The mechanism of thalamic involvement in DPN is unclear. One explanation may be that loss of afferent input, as a result of peripheral nerve damage, subsequently causes changes to occur at progressively higher levels in the central nervous system (‘dying back’ mechanism). The correlations observed between NAA and neurophysiological markers of neuropathy severity would seem to support this. It is also possible that the observed changes in the thalamus could be occurring concomitantly with changes in the peripheral nervous system. Nonetheless, thalamic neuronal involvement, whether early, late or concomitant, is likely to result in disturbed sensory gating in patients with DPN. This may have consequences for sensory perception and pain modulation. Prospective studies including a subgroup with painful DPN are required to determine at what stage during the course of the disease these abnormalities occur and what impact thalamic dysfunction has on pain perception in patients with diabetes.

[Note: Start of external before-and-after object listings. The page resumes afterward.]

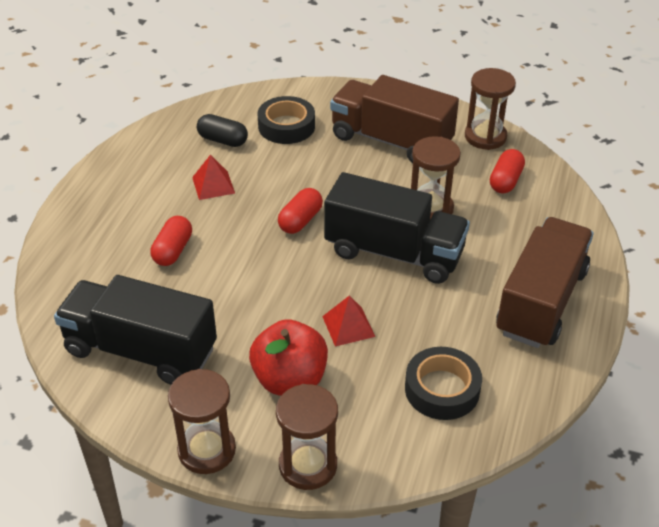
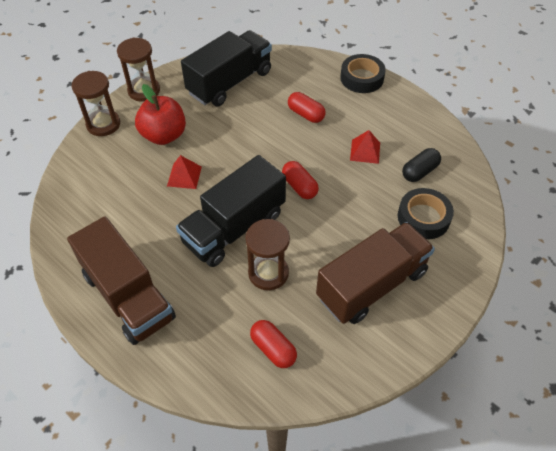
camera: 115 degrees right, 10 degrees up
(442, 389) = (103, 201): black tape -> black tape (362, 78)
(485, 137) = (344, 367): brown hourglass -> none

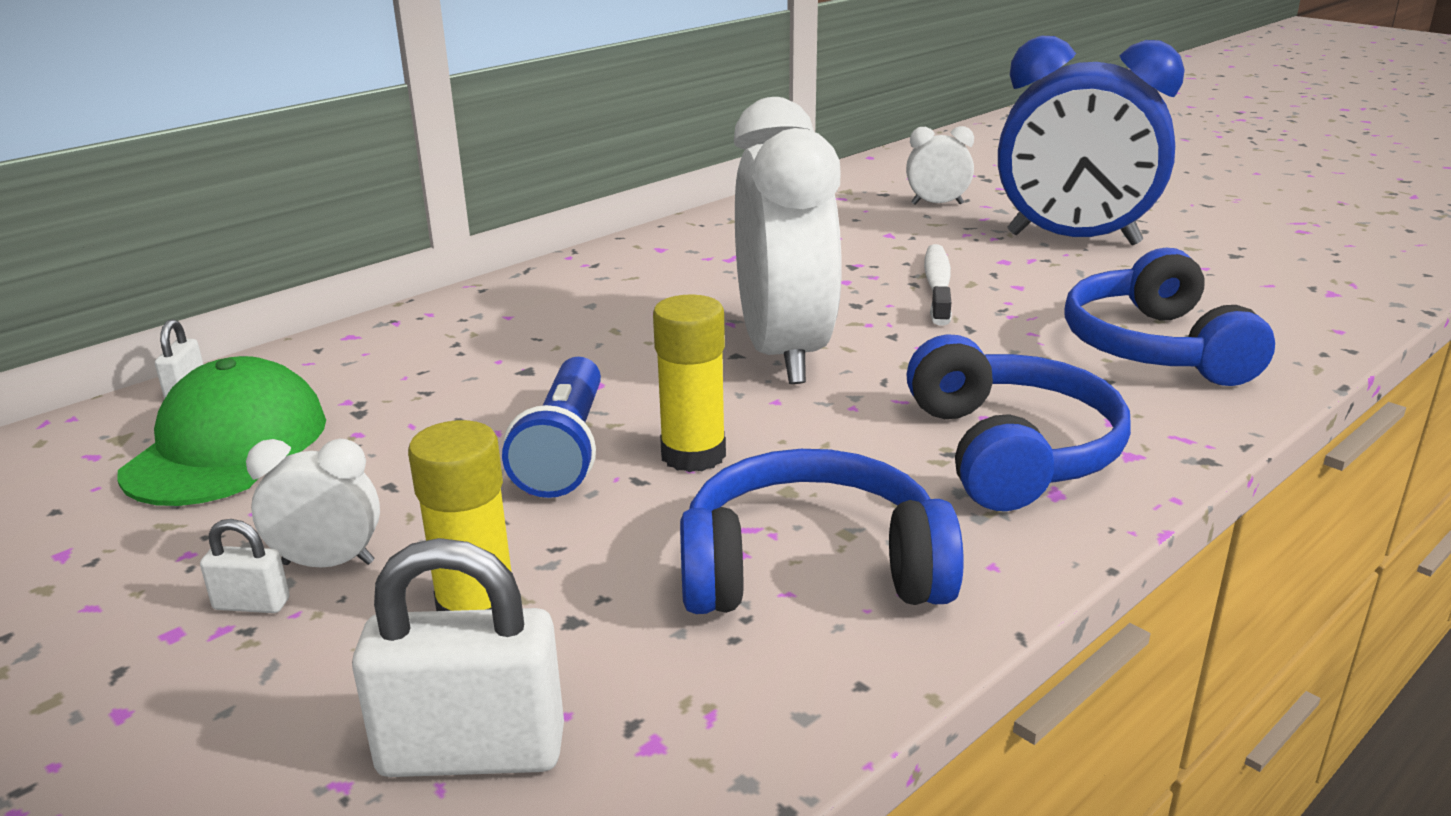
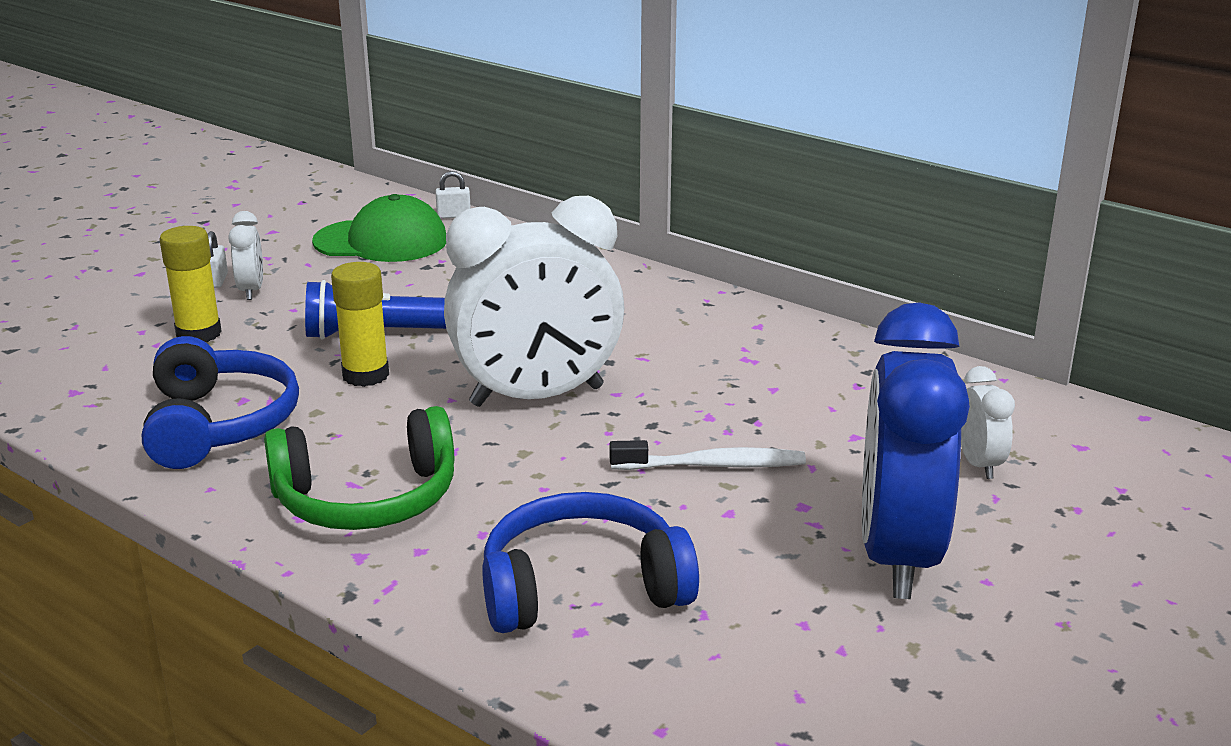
camera: 80 degrees right, 0 degrees up
(472, 752) = (84, 350): white padlock -> none
(1010, 451) = (367, 498): blue headphones -> green headphones

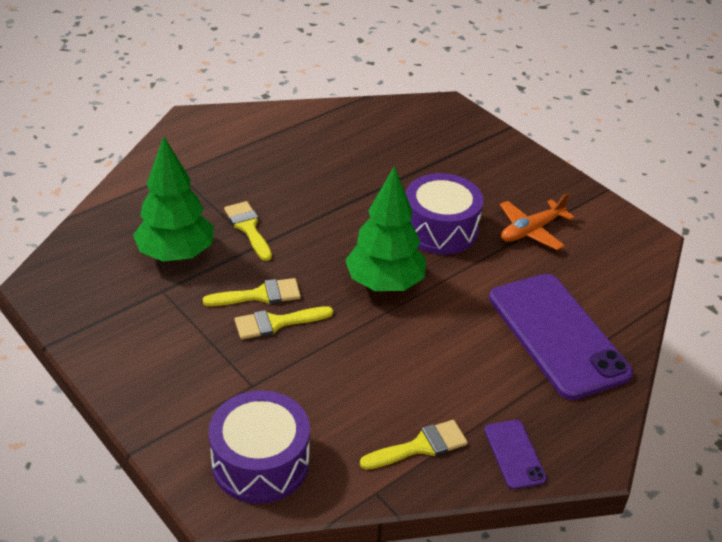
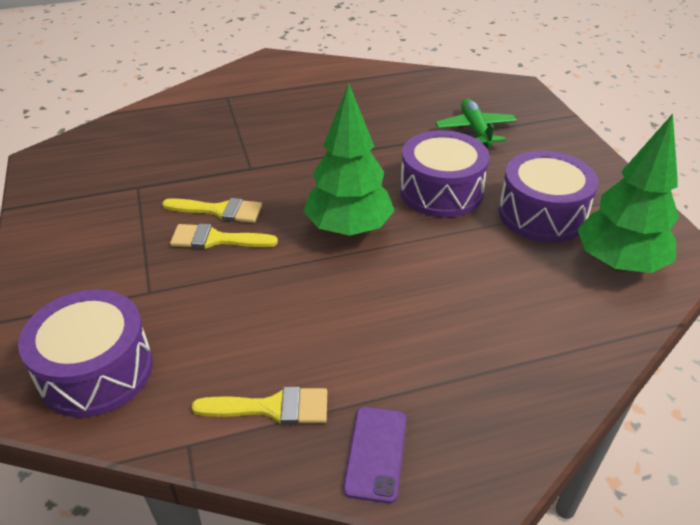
camera: 25 degrees right, 0 degrees up
(176, 254) = (173, 160): green tree -> green tree (618, 263)
(248, 228) = (253, 151): yellow brush -> none
(434, 160) = (475, 129): none -> green plane
(531, 231) = (542, 214): orange plane -> purple drum
(557, 335) = (511, 329): purple phone -> none

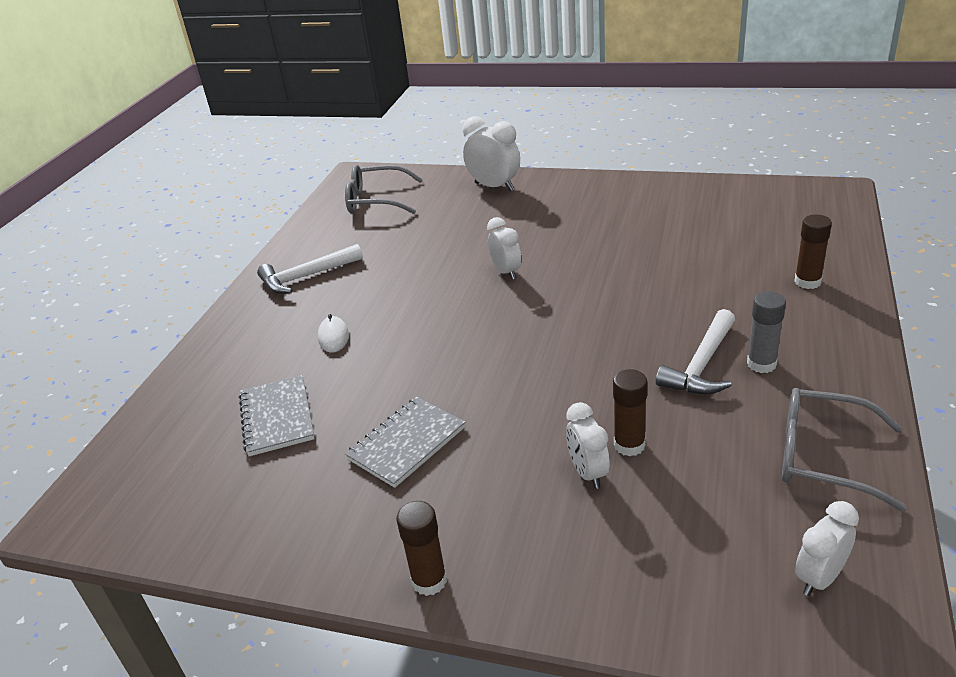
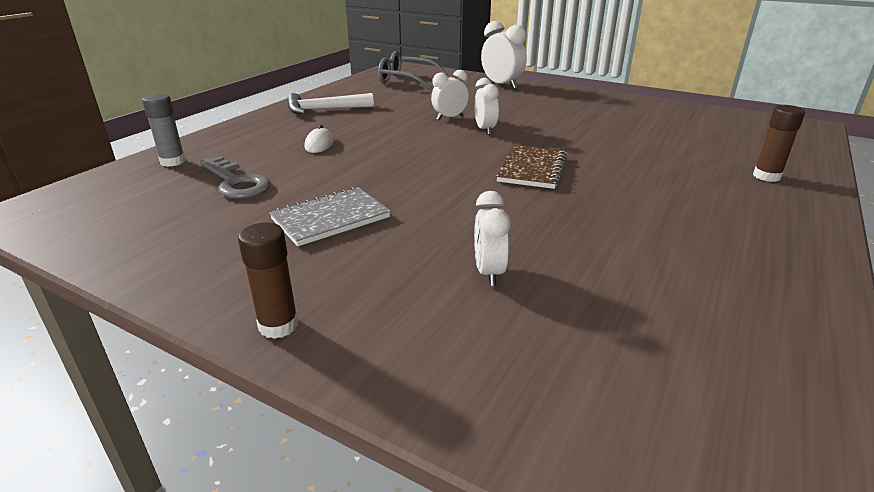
camera: 10 degrees right, 5 degrees down
(277, 417) = (236, 182): grey notebook -> grey key
(578, 324) = (532, 169): none -> brown notebook
(629, 445) = (541, 259): brown glue stick -> none
(701, 365) = (640, 214): white hammer -> none
(761, 364) = (703, 224): grey glue stick -> grey glue stick (173, 162)
(819, 578) = (727, 429): white clock -> white clock (449, 118)
(822, 456) = (755, 310): grey glasses -> none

Taken together with early spinal cord involvement in DPN [3], the possibility of thalamic sensory neuronal dysfunction suggests that nervous system involvement is not merely confined to the peripheral nerves, but involves the spinal cord and brain. Interestingly, various therapeutic interventions specifically targeted at peripheral nerve damage in DPN patients have thus far been ineffective [17], and it is possible that this may in part be due to inadequate appreciation of the full extent of central nervous system involvement. Recognition that DPN is a disease affecting the whole nervous system should trigger a critical rethinking of this disorder, opening a new direction for further research.